In a statement to a federal bankruptcy court, Bitcoin Depot revealed that it has been a prominent player in the cryptocurrency market, operating kiosks across 47 states and holding a significant market share in North America. However, the company has faced increasing difficulties due to state regulations, including transaction limits and outright bans on cryptocurrency transactions, which have hindered its ability to sustain its business.
CEO Alex Holmes addressed these challenges, noting that the firm had enhanced its protocols to mitigate fraud and improve customer safety. This included implementing improved identity verification processes, issuing fraud warnings, and adopting lower transaction limits. Despite these efforts, Holmes stated that the shifting regulatory landscape has dramatically impacted the company’s viability.

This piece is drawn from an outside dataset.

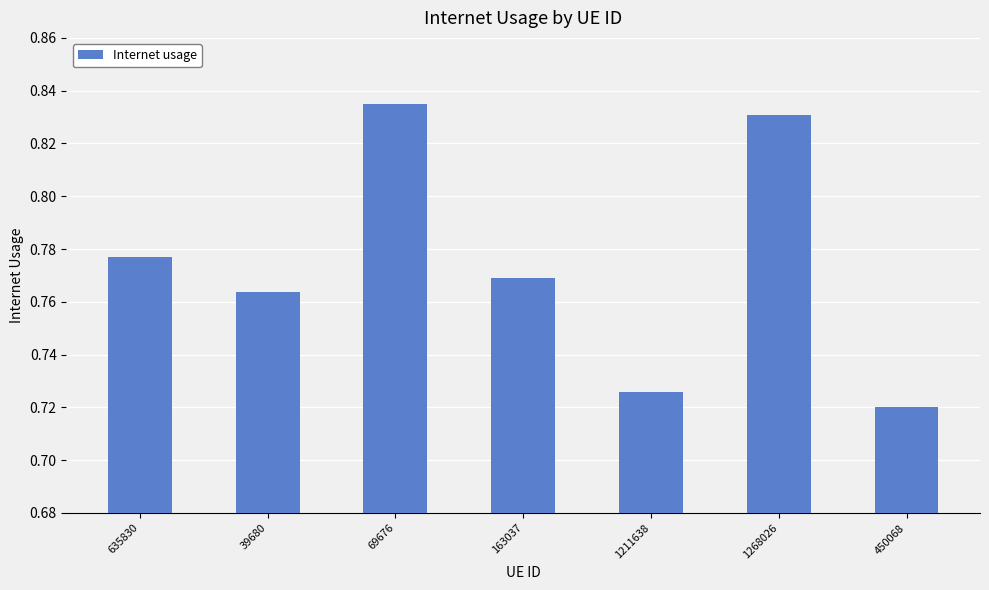

What is the difference between the maximum and minimum values?

0.1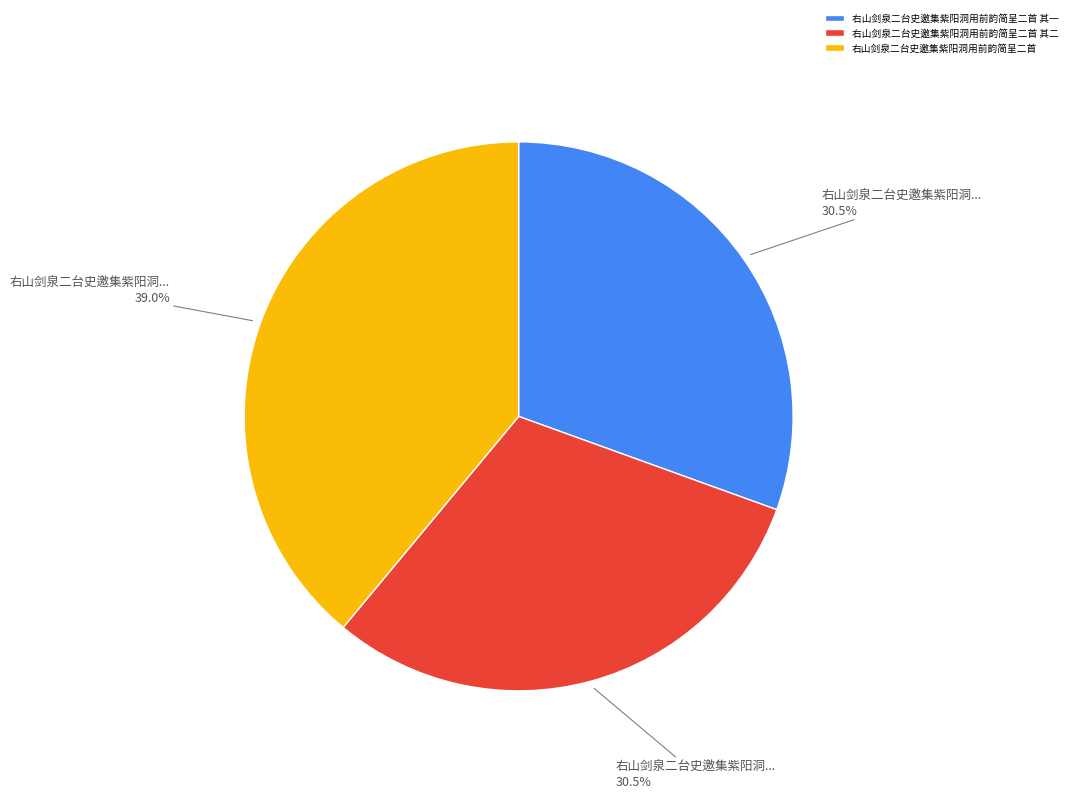

How many slices are in this pie chart?

3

“Nevertheless, the regulatory environment for BTM operators has shifted significantly,” Holmes explained. He highlighted that states have imposed stricter compliance obligations, leading to increased litigation and regulatory enforcement actions that have adversely affected Bitcoin Depot’s financial standing.

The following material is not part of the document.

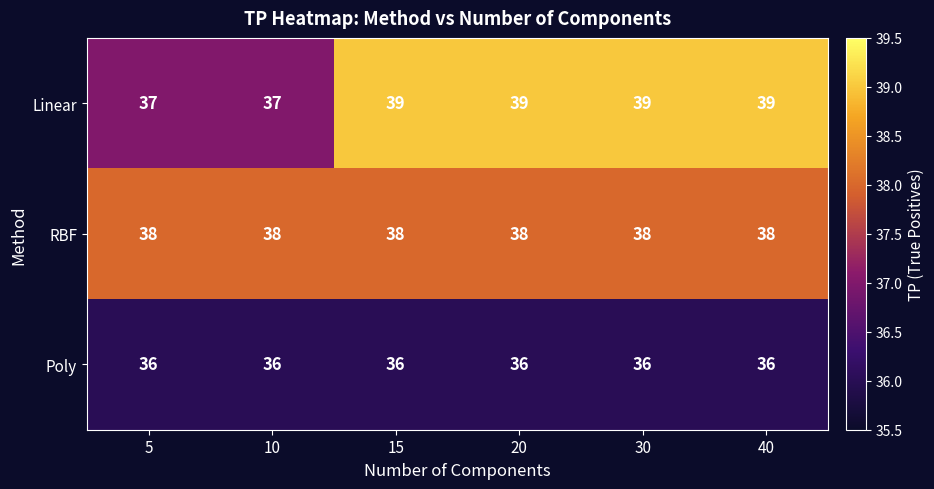

What is the smallest value displayed?

36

These regulations, aimed at curbing scams and illegal transactions involving cryptocurrency, have been scrutinized in various jurisdictions. Reports indicate that cryptocurrency scams are now responsible for more financial theft than traditional bank robberies, with estimates suggesting losses of $43 million annually in Wisconsin alone, and a staggering $158 billion globally.

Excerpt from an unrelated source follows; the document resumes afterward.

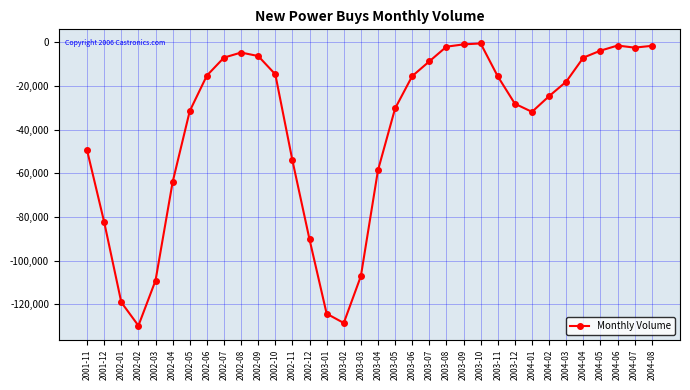

How many values exceed -18072?

16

Following the implementation of warning signs at cryptocurrency ATMs, Wisconsin reportedly witnessed a 90% reduction in crypto-related crimes, as detailed by Consumer First Alert’s Tammy Elliott in February. In response to rising concerns, Wisconsin enacted a law enforcing a $1,000 daily transaction limit at kiosks, and mandated that operators register with the state. Additionally, Indiana recently passed a ban on crypto kiosks, while Georgia has followed suit with tougher regulations, which include daily transaction limits and necessary warnings prior to deposit acceptance.
As Bitcoin Depot navigates its bankruptcy proceedings, the unfolding situation raises significant questions about the future of cryptocurrency ATMs and the broader regulatory landscape governing digital assets in the United States.